Hidup berjalan begitu cepat. Seolah kita berada di kereta ekspress yang terbang melintasi waktu. Ketika ingin menebar kebaikan, jangan terlalu banyak berpikir. Jadi, marilah kita mainkan peran, untuk bersama-sama menebar kebaikan.

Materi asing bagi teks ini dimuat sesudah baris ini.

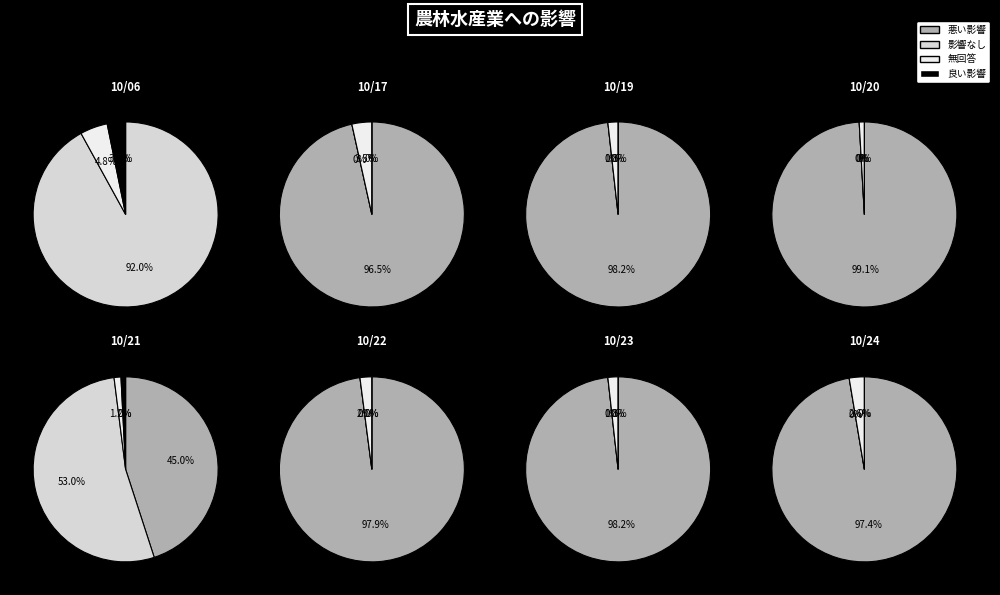

Which has a higher value, 2023-10-17 or 2023-10-19?

2023-10-17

“Tulisan ini diikutsertakan dalam Lomba Blog Menebar Kebaikan yang diselenggarakan oleh Dompet Dhuafa”
Joe Candra says
Setuju banget kak bahwa kebaikan berangkat dr hati dan pikiran yess hehe
Rudi G. Aswan says
Betul, Mbak Nunik. Memberi enggak harus berbentuk materi, tapi sesuaikan dengan kemampuan diri. Berupa senyuman pun bisa, yang penting dari hati kan? Membagikan inspirasi juga pahalanya besar menurut saya. Seperti gambar Mbak Nunik cerita di depan anak-anak tentang buku, kita ga tahu betapa senangnya mereka untuk bekal masa depan. Pernah diajak mendongeng buat anak korban gempa di Bogor juga gitu, ya seneng banget lihat anak-anak seneng walaupun saya cuma bawa buku cerita. Pas punya duit ya bisalah donasi lewat LAZ kayak Dompet Dhuafa. Selain programnya lengkap, caranya makin mudah. Semoga istiqamah ya Mbak berbagi inspirasi, lewat menulis buku.